There is nothing to find fault in Naga Shaurya's acting. As this movie happens at various stages of life, he sported different looks and his hard work is seen in this film. He acted in a very mature way and completely understood what Avasarala Srinivas wanted. He tried acting with his eyes in this movie. Though Malavika Nair did show a lot of variations when it comes to looks, she scored a lot of marks in terms of acting. She complimented Naga Shaurya and their pair looks good onscreen. Avasarala who did a character in the movie did not add anything special unlike what he usually does. The writer in him failed the actor inside him. Megha Chaowdary is okay and the actors who did friend roles are decent as well.

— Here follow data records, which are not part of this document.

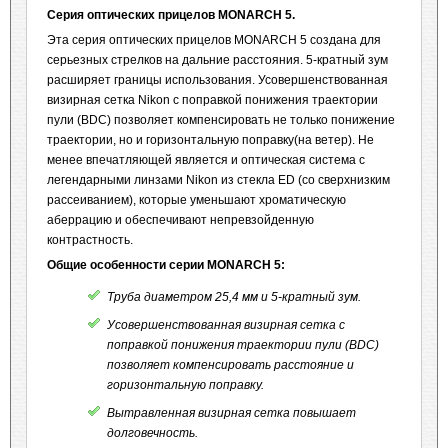
Серия оптических прицелов MONARCH 5
.
Эта серия оптических прицелов MONARCH 5 создана для
серьезных стрелков на дальние расстояния. 5-кратный зум
расширяет границы использования. Усовершенствованная
визирная сетка Nikon с поправкой понижения траектории
пули (BDC) позволяет компенсировать не только понижение
траектории, но и горизонтальную поправку(на ветер). Не
менее впечатляющей является и оптическая система с
легендарными линзами Nikon из стекла ED (со сверхнизким
рассеиванием), которые уменьшают хроматическую
аберрацию и обеспечивают непревзойденную
контрастность.
Общие особенности серии
MONARCH 5:
Труба диаметром 25,4 мм и 5-кратный зум.
Усовершенствованная визирная сетка с
поправкой понижения траектории пули (BDC)
позволяет компенсировать расстояние и
горизонтальную поправку.
Вытравленная визирная сетка повышает
долговечность.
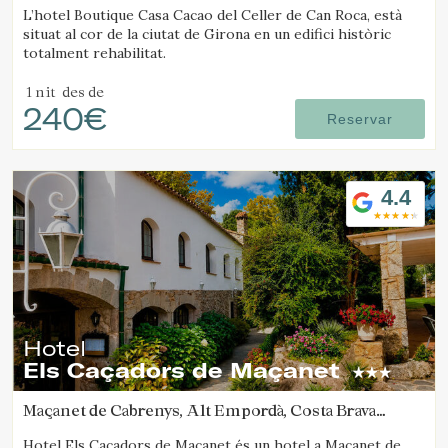
L’hotel Boutique Casa Cacao del Celler de Can Roca, està
situat al cor de la ciutat de Girona en un edifici històric
totalment rehabilitat.
1 nit
des de
240€
Reservar
4.4
Hotel
Els Caçadors de Maçanet
Maçanet de Cabrenys, Alt Empordà, Costa Brava
(30.004046492756km de Santa Pau)
Hotel Els Caçadors de Maçanet és un hotel a Maçanet de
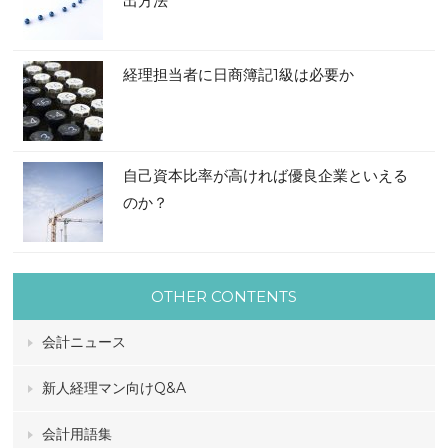
出方法
経理担当者に日商簿記1級は必要か
自己資本比率が高ければ優良企業といえる
のか？
OTHER CONTENTS
会計ニュース
新人経理マン向けQ&A
会計用語集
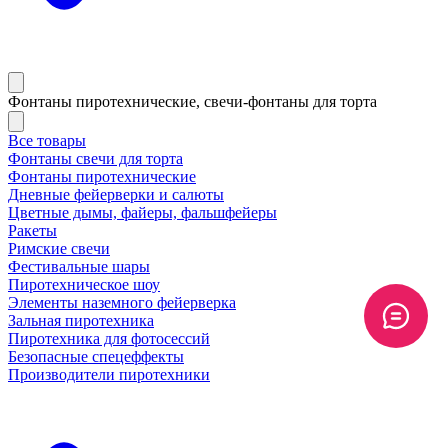
Фонтаны пиротехнические, свечи-фонтаны для торта
Все товары
Фонтаны свечи для торта
Фонтаны пиротехнические
Дневные фейерверки и салюты
Цветные дымы, файеры, фальшфейеры
Ракеты
Римские свечи
Фестивальные шары
Пиротехническое шоу
Элементы наземного фейерверка
Зальная пиротехника
Пиротехника для фотосессий
Безопасные спецеффекты
Производители пиротехники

The only person who stands out in this movie is composer Kalyani Malik. His songs are very pleasant and pleasing to listen. His background score however is quite ordinary. He failed to lift the proceedings with his music this time. Sunil Kumar Nama's cinematography is strictly okay. The production values are not that great. We get a feeling that we are watching a documentary instead of a feature film. As this is all done according to the director's wish, the producers cannot be blamed at all. Avasarala failed to execute what he initially had in mind. He might have thought that natural dialogues and scenes might connect with the audience but there is no drama in the movie at all which led to zero emotional involvement. The naturality went overboard and it became a boring affair quite quickly. It is quite surprising that Avasarala and his team did not see this coming while watching the rushes and other footage on the editing table.
Verdict: 'PAPA' – A Test To The Patience Of Audience!